THE FULLNESS OF TIME

 

        I rather think of time as a sort of compost heap. Everything we have ever been and done, everything we have ever known, either from personal experience or the testimony of others, becomes a part of that compost heap.

        But, of course, as anyone who composts knows, the things thrown into that heap don’t just sit there unchanged in one big lump. They undergo constant change, breaking down, interacting with one other, endlessly revealing new order and new meanings.

When I engage in memory, I am not just looking at the static record of past experiences, I am constantly interpreting and evaluating and analyzing those experiences, looking for their deepest meaning. And, of course, I am constantly adding things to the heap.

 

 In a sense, the present could be thought of as the topmost layer of the compost heap, the surface, the point where new things are growing in the compost and being added in turn.

 

        In a real sense, the present is not something different in kind from the past, it is the surface of the past.

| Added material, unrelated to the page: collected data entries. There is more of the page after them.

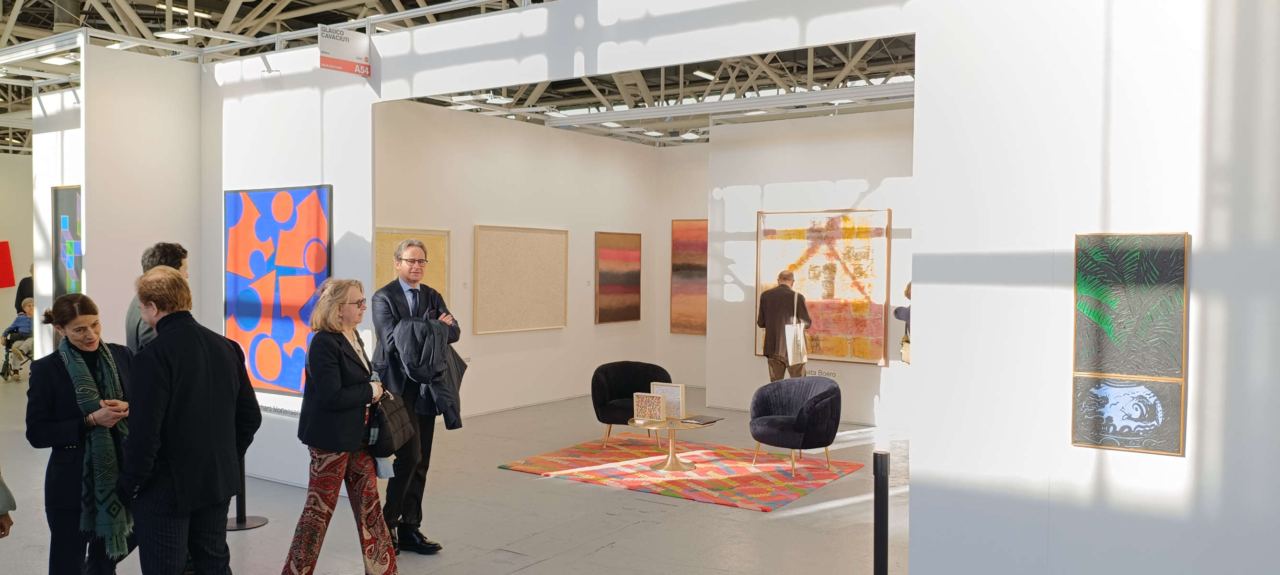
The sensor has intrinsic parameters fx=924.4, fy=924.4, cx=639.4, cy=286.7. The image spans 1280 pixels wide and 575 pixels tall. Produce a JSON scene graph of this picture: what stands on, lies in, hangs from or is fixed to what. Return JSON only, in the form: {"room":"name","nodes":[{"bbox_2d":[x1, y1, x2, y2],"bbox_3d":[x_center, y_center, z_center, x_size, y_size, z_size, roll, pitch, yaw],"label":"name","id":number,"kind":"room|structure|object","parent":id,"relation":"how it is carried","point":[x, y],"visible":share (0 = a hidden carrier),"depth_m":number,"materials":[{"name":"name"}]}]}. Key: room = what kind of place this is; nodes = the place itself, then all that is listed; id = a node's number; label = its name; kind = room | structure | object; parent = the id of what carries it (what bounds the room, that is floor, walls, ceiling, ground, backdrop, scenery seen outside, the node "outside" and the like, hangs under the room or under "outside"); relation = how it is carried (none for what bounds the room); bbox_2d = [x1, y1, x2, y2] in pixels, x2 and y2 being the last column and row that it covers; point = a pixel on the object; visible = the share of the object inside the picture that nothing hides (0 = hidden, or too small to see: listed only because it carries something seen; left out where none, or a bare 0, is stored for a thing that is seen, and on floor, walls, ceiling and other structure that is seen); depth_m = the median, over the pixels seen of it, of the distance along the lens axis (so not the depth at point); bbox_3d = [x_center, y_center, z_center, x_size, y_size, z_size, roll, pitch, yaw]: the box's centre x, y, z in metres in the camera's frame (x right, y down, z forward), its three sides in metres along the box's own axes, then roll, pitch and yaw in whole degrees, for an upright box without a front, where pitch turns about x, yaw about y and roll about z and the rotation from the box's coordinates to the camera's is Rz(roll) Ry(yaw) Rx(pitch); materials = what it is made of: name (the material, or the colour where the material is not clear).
{"room":"museum","nodes":[
{"label":"museum","id":0,"kind":"room"},
{"bbox_2d":[0,148,34,376],"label":"far left wall","id":1,"kind":"structure","parent":0,"point":[5,292],"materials":[{"name":"paint"}]},
{"bbox_2d":[0,240,16,289],"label":"red painting","id":2,"kind":"object","parent":1,"relation":"attached to","point":[1,253],"visible":0.99,"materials":[{"name":"red"}]},
{"bbox_2d":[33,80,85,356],"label":"wall","id":3,"kind":"structure","parent":0,"point":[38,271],"depth_m":8.77,"materials":[{"name":"white paint"}]},
{"bbox_2d":[52,184,83,297],"bbox_3d":[-4.886,-0.309,7.981,0.572,1.118,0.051,1,2,34],"label":"painting","id":4,"kind":"object","parent":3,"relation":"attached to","point":[68,204],"visible":0.57,"depth_m":8.01},
{"bbox_2d":[77,38,374,496],"bbox_3d":[-2.857,-0.188,7.303,1.869,3.443,0.147,1,2,34],"label":"left partition wall","id":5,"kind":"structure","parent":0,"point":[338,200],"depth_m":7.06,"materials":[{"name":"white paint"}]},
{"bbox_2d":[223,184,332,396],"bbox_3d":[-2.750,0.015,6.968,1.201,1.515,0.045,1,2,34],"label":"abstract painting","id":6,"kind":"object","parent":5,"relation":"attached to","point":[255,319],"visible":0.94,"depth_m":6.94,"materials":[{"name":"multicoloured"}]},
{"bbox_2d":[0,375,916,574],"bbox_3d":[-1.919,1.583,7.498,15.881,0.125,13.128,1,2,34],"label":"floor","id":7,"kind":"structure","parent":0,"point":[816,514],"depth_m":6.30,"materials":[{"name":"grey"}]},
{"bbox_2d":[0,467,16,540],"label":"person","id":8,"kind":"object","parent":7,"relation":"on","point":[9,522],"visible":0.97,"depth_m":3.81},
{"bbox_2d":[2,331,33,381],"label":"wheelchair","id":9,"kind":"object","parent":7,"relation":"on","point":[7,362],"visible":0.58,"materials":[{"name":"metal"}]},
{"bbox_2d":[0,297,34,382],"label":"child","id":10,"kind":"object","parent":9,"relation":"on","point":[19,321],"visible":0.6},
{"bbox_2d":[14,265,34,313],"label":"person","id":11,"kind":"object","parent":7,"relation":"on","point":[21,296],"visible":0.3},
{"bbox_2d":[24,293,136,574],"bbox_3d":[-2.651,0.827,4.438,0.519,1.491,0.683,0,1,-29],"label":"woman","id":12,"kind":"object","parent":7,"relation":"on","point":[60,376],"visible":0.79,"depth_m":4.24},
{"bbox_2d":[124,241,191,352],"bbox_3d":[-2.702,0.550,5.213,0.462,1.539,0.497,0,1,-9],"label":"man","id":13,"kind":"object","parent":7,"relation":"on","point":[153,255],"visible":0.24,"depth_m":5.09},
{"bbox_2d":[116,265,261,574],"bbox_3d":[-1.970,0.733,4.000,0.543,1.642,0.569,1,2,34],"label":"man","id":14,"kind":"object","parent":7,"relation":"on","point":[156,350],"visible":0.99,"depth_m":3.84},
{"bbox_2d":[224,457,267,530],"bbox_3d":[-2.638,1.138,6.076,0.346,0.883,0.340,1,2,34],"label":"stanchion post","id":15,"kind":"object","parent":7,"relation":"on","point":[241,524],"visible":0.29,"depth_m":6.05,"materials":[{"name":"black metal"}]},
{"bbox_2d":[281,275,403,574],"bbox_3d":[-1.552,0.787,4.917,0.492,1.600,0.740,0,1,5],"label":"woman","id":16,"kind":"object","parent":7,"relation":"on","point":[333,305],"visible":0.98,"depth_m":4.74},
{"bbox_2d":[366,387,414,458],"bbox_3d":[-1.358,0.715,4.965,0.237,0.324,0.346,1,2,34],"label":"handbag","id":17,"kind":"object","parent":16,"relation":"hanging from","point":[393,418],"visible":0.77,"depth_m":4.87,"materials":[{"name":"black leather"}]},
{"bbox_2d":[369,238,461,554],"bbox_3d":[-1.397,0.644,5.696,0.559,1.867,0.563,1,2,34],"label":"man","id":18,"kind":"object","parent":7,"relation":"on","point":[403,305],"visible":0.88,"depth_m":5.53},
{"bbox_2d":[392,315,464,427],"bbox_3d":[-1.304,0.526,5.647,0.507,0.714,0.482,1,2,34],"label":"jacket","id":19,"kind":"object","parent":18,"relation":"in","point":[455,426],"visible":0.7,"depth_m":5.55,"materials":[{"name":"fabric"}]},
{"bbox_2d":[495,432,868,512],"bbox_3d":[0.406,1.521,7.969,2.640,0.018,1.979,1,2,34],"label":"rug","id":20,"kind":"object","parent":7,"relation":"on","point":[779,500],"visible":0.96,"depth_m":7.66,"materials":[{"name":"carpet"}]},
{"bbox_2d":[590,361,671,448],"bbox_3d":[-0.073,1.131,8.899,0.783,0.752,0.805,1,2,34],"label":"armchair","id":21,"kind":"object","parent":20,"relation":"on","point":[596,383],"visible":0.87,"depth_m":8.90,"materials":[{"name":"fabric"}]},
{"bbox_2d":[629,415,711,472],"bbox_3d":[0.262,1.330,7.847,0.804,0.389,0.805,1,2,34],"label":"coffee table","id":22,"kind":"object","parent":20,"relation":"on","point":[673,463],"visible":0.88,"depth_m":7.76,"materials":[{"name":"gold metal"}]},
{"bbox_2d":[632,391,666,421],"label":"framed artwork","id":23,"kind":"object","parent":22,"relation":"on","point":[656,399],"visible":1,"depth_m":7.65},
{"bbox_2d":[650,382,685,418],"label":"framed artwork","id":24,"kind":"object","parent":22,"relation":"on","point":[668,393],"visible":0.83,"depth_m":7.78},
{"bbox_2d":[680,414,722,424],"bbox_3d":[0.501,1.102,7.727,0.276,0.022,0.294,1,2,34],"label":"book","id":25,"kind":"object","parent":22,"relation":"on","point":[705,420],"visible":0.99,"depth_m":7.68,"materials":[{"name":"black paper"}]},
{"bbox_2d":[749,375,841,477],"bbox_3d":[1.323,1.160,7.831,0.779,0.762,0.745,1,2,34],"label":"armchair","id":26,"kind":"object","parent":20,"relation":"on","point":[802,428],"visible":0.99,"depth_m":7.64,"materials":[{"name":"fabric"}]},
{"bbox_2d":[754,269,810,379],"bbox_3d":[1.520,0.641,9.764,0.538,1.641,0.576,1,2,34],"label":"man","id":27,"kind":"object","parent":7,"relation":"on","point":[785,286],"visible":0.82,"depth_m":9.60},
{"bbox_2d":[784,290,808,365],"bbox_3d":[1.645,0.461,9.630,0.130,0.715,0.374,1,2,34],"label":"tote bag","id":28,"kind":"object","parent":27,"relation":"hanging from","point":[798,329],"visible":0.97,"depth_m":9.54,"materials":[{"name":"white fabric"}]},
{"bbox_2d":[872,452,890,574],"bbox_3d":[1.061,1.163,4.068,0.120,0.904,0.118,1,2,34],"label":"stanchion post","id":29,"kind":"object","parent":7,"relation":"on","point":[886,565],"visible":0.99,"depth_m":4.03,"materials":[{"name":"black metal"}]},
{"bbox_2d":[892,282,912,365],"bbox_3d":[2.692,0.629,8.832,0.506,1.480,0.565,1,2,34],"label":"person","id":30,"kind":"object","parent":7,"relation":"on","point":[900,317],"visible":0.16,"depth_m":8.80},
{"bbox_2d":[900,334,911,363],"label":"handbag","id":31,"kind":"object","parent":30,"relation":"in","point":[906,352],"visible":0.38,"depth_m":9.03,"materials":[{"name":"beige leather"}]},
{"bbox_2d":[0,0,920,155],"bbox_3d":[-2.876,-3.076,9.975,17.308,1.236,13.988,1,2,34],"label":"ceiling","id":32,"kind":"structure","parent":0,"point":[46,11],"depth_m":11.67,"materials":[{"name":"metal"}]},
{"bbox_2d":[40,52,78,65],"bbox_3d":[-5.676,-2.230,9.053,0.339,0.078,0.224,1,2,34],"label":"ceiling light","id":33,"kind":"object","parent":32,"relation":"attached to","point":[58,60],"visible":0.88,"depth_m":9.02,"materials":[{"name":"white"}]},
{"bbox_2d":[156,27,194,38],"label":"ceiling light","id":34,"kind":"object","parent":32,"relation":"attached to","point":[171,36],"visible":0.97,"depth_m":9.48,"materials":[{"name":"white"}]},
{"bbox_2d":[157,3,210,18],"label":"ceiling light","id":35,"kind":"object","parent":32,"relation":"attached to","point":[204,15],"visible":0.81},
{"bbox_2d":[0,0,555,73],"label":"lighting truss","id":36,"kind":"object","parent":32,"relation":"hanging from","point":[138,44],"visible":0.7,"depth_m":9.39,"materials":[{"name":"metal"}]},
{"bbox_2d":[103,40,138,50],"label":"ceiling light","id":37,"kind":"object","parent":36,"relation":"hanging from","point":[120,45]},
{"bbox_2d":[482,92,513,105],"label":"ceiling light","id":38,"kind":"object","parent":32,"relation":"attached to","point":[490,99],"visible":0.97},
{"bbox_2d":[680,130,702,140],"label":"ceiling light","id":39,"kind":"object","parent":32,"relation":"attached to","point":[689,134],"visible":0.96,"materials":[{"name":"white"}]},
{"bbox_2d":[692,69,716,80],"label":"ceiling light","id":40,"kind":"object","parent":32,"relation":"attached to","point":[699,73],"visible":0.85,"depth_m":11.52,"materials":[{"name":"white"}]},
{"bbox_2d":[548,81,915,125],"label":"beam","id":41,"kind":"object","parent":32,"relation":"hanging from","point":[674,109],"visible":0.81,"depth_m":10.09,"materials":[{"name":"white metal"}]},
{"bbox_2d":[373,99,668,417],"bbox_3d":[-1.488,-0.310,11.049,0.179,3.538,5.556,1,2,34],"label":"wall","id":42,"kind":"structure","parent":0,"point":[485,341],"depth_m":11.07,"materials":[{"name":"white paint"}]},
{"bbox_2d":[374,229,450,302],"bbox_3d":[-2.459,-0.066,9.722,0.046,1.043,1.083,1,2,34],"label":"picture","id":43,"kind":"object","parent":42,"relation":"attached to","point":[376,284],"visible":0.37,"depth_m":9.90},
{"bbox_2d":[473,224,567,333],"bbox_3d":[-1.377,-0.096,10.978,0.039,1.231,1.519,1,2,34],"label":"framed artwork","id":44,"kind":"object","parent":42,"relation":"attached to","point":[520,255],"visible":0.99,"depth_m":10.90},
{"bbox_2d":[593,231,640,325],"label":"abstract painting","id":45,"kind":"object","parent":42,"relation":"attached to","point":[606,290],"visible":0.99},
{"bbox_2d":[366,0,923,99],"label":"header wall","id":46,"kind":"structure","parent":0,"point":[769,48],"depth_m":5.69,"materials":[{"name":"white paint"}]},
{"bbox_2d":[318,23,371,75],"bbox_3d":[-2.162,-1.748,6.762,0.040,0.337,0.413,1,2,34],"label":"hanging sign","id":47,"kind":"object","parent":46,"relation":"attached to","point":[323,58],"visible":0.98,"depth_m":6.75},
{"bbox_2d":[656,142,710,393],"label":"back wall","id":48,"kind":"structure","parent":0,"point":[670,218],"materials":[{"name":"white paint"}]},
{"bbox_2d":[669,217,708,335],"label":"abstract painting","id":49,"kind":"object","parent":48,"relation":"attached to","point":[701,247],"visible":0.69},
{"bbox_2d":[703,106,915,429],"bbox_3d":[2.652,-0.252,10.134,4.109,3.505,0.180,1,2,34],"label":"back wall","id":50,"kind":"structure","parent":0,"point":[751,356],"depth_m":10.57,"materials":[{"name":"white paint"}]},
{"bbox_2d":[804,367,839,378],"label":"wall label","id":51,"kind":"object","parent":50,"relation":"attached to","point":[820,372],"visible":0.91,"depth_m":10.33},
{"bbox_2d":[755,208,889,364],"bbox_3d":[2.038,-0.013,10.407,1.450,1.666,0.048,1,2,34],"label":"abstract painting","id":52,"kind":"object","parent":50,"relation":"attached to","point":[814,296],"visible":0.87,"depth_m":10.32},
{"bbox_2d":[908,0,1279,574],"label":"right wall","id":53,"kind":"structure","parent":0,"point":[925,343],"depth_m":3.71,"materials":[{"name":"white paint"}]},
{"bbox_2d":[1070,373,1184,454],"bbox_3d":[1.839,0.478,3.493,0.377,0.277,0.032,1,2,34],"label":"artwork","id":54,"kind":"object","parent":53,"relation":"attached to","point":[1114,389],"visible":0.99,"depth_m":3.48},
{"bbox_2d":[1073,232,1188,379],"bbox_3d":[1.857,0.073,3.504,0.383,0.538,0.039,1,2,34],"label":"green painting","id":55,"kind":"object","parent":53,"relation":"attached to","point":[1118,327],"visible":0.99,"depth_m":3.49}
]}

The past makes growth possible, and growth, becoming, is by its very nature an intention of the future, of the beyond.

 

 The Greek verbs phuo and phuteuo, to grow and to plant, respectively, are etymologically related, in fact, to the word” future”. The future is in fact nothing more than the awareness, in the present that grows out of the past, that the process of becoming is real and is conceivable only if it is open.

If it stopped with this instant, it would not be a becoming, and the whole thing would collapse in on itself.

 

        So there is really nothing more profoundly creative than the reflection on the past in memory, whether individual or collective.